CHAPITRE PREMIER (3)

– Vous n’en avez aucun motif» dit K. en l’embrassant sur le front, tandis qu’elle se laissait retomber dans les coussins. Mais elle se dressa d’un bond:

«Filez, filez; partez! mais partez donc! Que voulez-vous? Il écoute à la porte, il entend tout; comme vous me tourmentez!

– Je ne partirai pas, dit K., avant de vous voir un peu rassurée. Venez dans l’autre coin, il ne pourra pas nous entendre.»

Elle s’y laissa conduire.

«C’est peut-être un incident ennuyeux pour vous mais vous ne courez aucun danger. Vous savez bien que Mme Grubach, dont tout dépend dans cette histoire – surtout puisque le capitaine est son neveu – a un véritable culte pour moi et qu’elle croit tout ce que je dis comme parole d’évangile. D’ailleurs, je la tiens, car elle m’a emprunté une assez grosse somme. Je prendrai sur moi de lui présenter l’explication que vous voudrez pour peu qu’elle soit conforme au but, et je m’engage à amener Mme Grubach non pas seulement à faire semblant d’y ajouter foi pour le public, mais à la croire réellement; rien ne vous oblige à m’épargner: si vous voulez qu’on dise que je vous ai assaillie, c’est ce que je dirai à Mme Grubach, et elle le croira sans m’ôter sa confiance tant cette femme m’est attachée.»

Mlle Bürstner, légèrement effondrée sur son siège, regardait muettement le sol.

«Pourquoi Mme Grubach ne croirait-elle pas, ajouta K., que je vous ai assaillie?»

Il voyait devant lui les cheveux de la jeune fille, des cheveux bas, bouffants et fermes, à reflets rougeâtres et partagés par une raie. Il pensait que Mlle Bürstner allait tourner les yeux vers lui, mais elle lui dit sans changer de position:

«Excusez-moi, j’ai été effrayée par la soudaineté du bruit beaucoup plus que par les conséquences que pourrait avoir la présence du capitaine; il y a eu un tel silence après votre cri! Et c’est dans ce silence qu’on s’est mis tout à coup à frapper à la porte; c’est cela qui m’a tant fait peur, d’autant plus que j’étais tout près; on a frappé presque à côté de moi. Je vous remercie de vos propositions, mais je ne les accepte pas, c’est à moi de répondre de ce qui se passe dans ma chambre, et personne n’a à m’en demander compte; je suis surprise que vous ne vous aperceviez pas de ce qu’il y a de blessant dans vos propositions, malgré l’excellence de vos intentions que je me plais à reconnaître; mais maintenant allez-vous-en, laissez-moi seule, j’en ai plus besoin que jamais. Les trois minutes que vous m’aviez demandées se sont transformées en une demi-heure et même plus.»

K. la prit d’abord par la main, puis par le poignet.

«Vous ne m’en voulez pas?» dit-il.

Elle dégagea doucement sa main et répondit:

«Non, non, je n’en veux jamais à personne.»

Il la reprit par le poignet. Cette fois-ci elle le laissa faire et le ramena jusqu’à la sortie. Il était fermement décidé à partir. Mais, parvenu devant la porte, il eut un recul comme s’il ne s’était pas attendu à la trouver là; Mlle Bürstner profita de cet instant pour se libérer, ouvrir et se glisser dans le vestibule d’où elle lui chuchota:

«Allons, venez maintenant, je vous en prie.

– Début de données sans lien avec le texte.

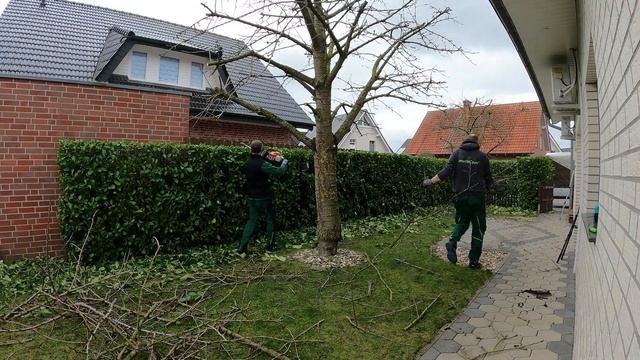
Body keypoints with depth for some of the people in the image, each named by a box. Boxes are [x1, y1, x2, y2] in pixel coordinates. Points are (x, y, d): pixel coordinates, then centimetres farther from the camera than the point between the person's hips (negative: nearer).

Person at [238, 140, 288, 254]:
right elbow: (279, 171, -22)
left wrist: (265, 157, 16)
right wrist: (284, 163, -2)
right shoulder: (262, 164, -21)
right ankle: (270, 245, 19)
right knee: (270, 219, 11)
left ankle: (242, 246, 5)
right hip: (264, 197, -6)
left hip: (252, 197, 7)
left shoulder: (248, 163, 4)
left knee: (252, 220, 13)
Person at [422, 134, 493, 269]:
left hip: (461, 196, 2)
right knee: (478, 228, 9)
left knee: (461, 222, 21)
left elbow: (446, 172, -10)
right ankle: (474, 260, 12)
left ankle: (452, 243, -6)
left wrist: (430, 181, -6)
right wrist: (485, 188, 26)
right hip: (477, 197, -2)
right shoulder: (482, 156, 1)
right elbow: (488, 178, 7)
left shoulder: (457, 154, 2)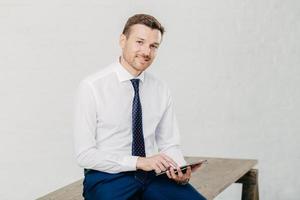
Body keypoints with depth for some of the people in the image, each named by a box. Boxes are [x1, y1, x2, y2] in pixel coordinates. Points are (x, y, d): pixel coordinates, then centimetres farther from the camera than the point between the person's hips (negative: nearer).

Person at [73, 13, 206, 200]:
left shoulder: (161, 90, 6)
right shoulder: (92, 87, -8)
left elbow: (170, 144, 12)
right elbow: (85, 154, -11)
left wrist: (180, 170, -11)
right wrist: (140, 162, -19)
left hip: (153, 174, 5)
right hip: (107, 177, -4)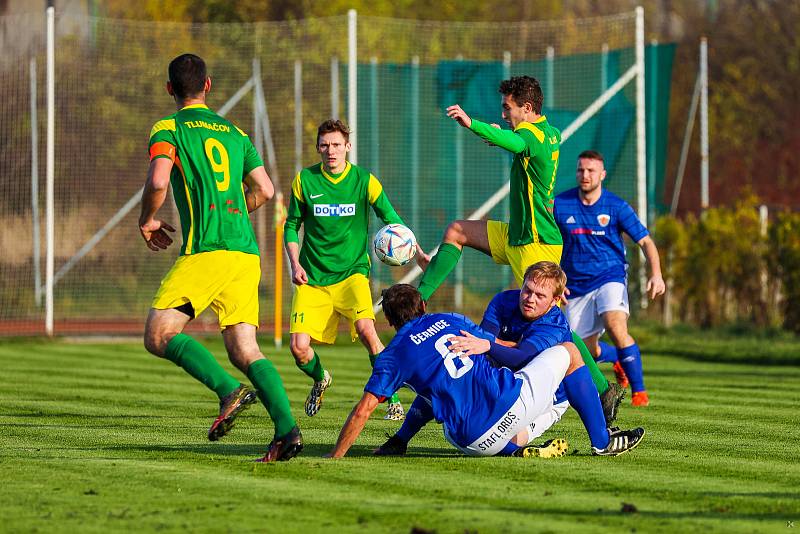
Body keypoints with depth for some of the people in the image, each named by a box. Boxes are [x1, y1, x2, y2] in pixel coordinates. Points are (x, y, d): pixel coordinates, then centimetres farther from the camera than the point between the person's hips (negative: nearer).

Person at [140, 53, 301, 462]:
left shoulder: (168, 130, 3)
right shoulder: (234, 133, 21)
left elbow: (158, 182, -13)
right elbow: (264, 190, 17)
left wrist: (146, 220, 5)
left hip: (205, 250, -6)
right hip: (246, 251, 6)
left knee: (158, 336, -3)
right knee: (244, 350, 4)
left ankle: (229, 390, -23)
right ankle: (286, 427, -16)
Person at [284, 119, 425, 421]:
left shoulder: (364, 180, -3)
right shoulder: (305, 180, 0)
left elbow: (392, 220, 0)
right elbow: (291, 226, 10)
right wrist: (295, 265, -4)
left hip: (352, 272, -2)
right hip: (312, 278, 2)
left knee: (365, 329, -28)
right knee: (299, 347, -11)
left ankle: (393, 401, -14)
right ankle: (320, 379, 26)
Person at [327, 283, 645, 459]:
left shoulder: (392, 356, 8)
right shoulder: (450, 320, 16)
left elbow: (363, 411, 0)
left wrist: (335, 456, 8)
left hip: (475, 440, -1)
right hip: (513, 400, 1)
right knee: (569, 351, 24)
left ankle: (516, 447, 11)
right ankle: (603, 441, 23)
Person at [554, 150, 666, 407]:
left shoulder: (617, 206, -5)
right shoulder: (559, 204, -2)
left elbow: (645, 241, -4)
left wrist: (656, 275, -19)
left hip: (610, 277, -3)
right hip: (576, 286, 3)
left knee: (616, 327, -31)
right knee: (589, 351, 7)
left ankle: (639, 390, -22)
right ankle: (619, 358, 43)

Voyez – et elle montrait la porte du capitaine sous laquelle passait un rayon de lumière – il a allumé et il s’amuse à nous écouter faire.

– Je viens, je viens», dit K. en sortant rapidement.

Il l’attrapa et la baisa sur la bouche, puis sur tout le visage, comme un animal assoiffé qui se jette à coups de langue sur la source qu’il a fini par découvrir. Pour terminer il l’embrassa encore dans le cou, à l’endroit du gosier sur lequel il attarda longtemps ses lèvres. Il fut interrompu par un bruit qui venait de la chambre du capitaine.

«Maintenant, je m’en vais», dit-il.

Il voulait encore appeler Mlle Bürstner par son prénom, mais il l’ignorait. Elle lui adressa un signe de tête fatigué, lui laissa sa main à baiser, déjà tournée pour repartir comme si elle ignorait tout cela, et regagna sa chambre le dos voûté.

K. ne tarda pas à se coucher; le sommeil le visita vite; avant d’y succomber il réfléchit encore un peu à sa conduite: il en était satisfait, mais s’étonnait de ne pas l’être davantage; il redoutait sérieusement la présence du capitaine pour Mlle Bürstner.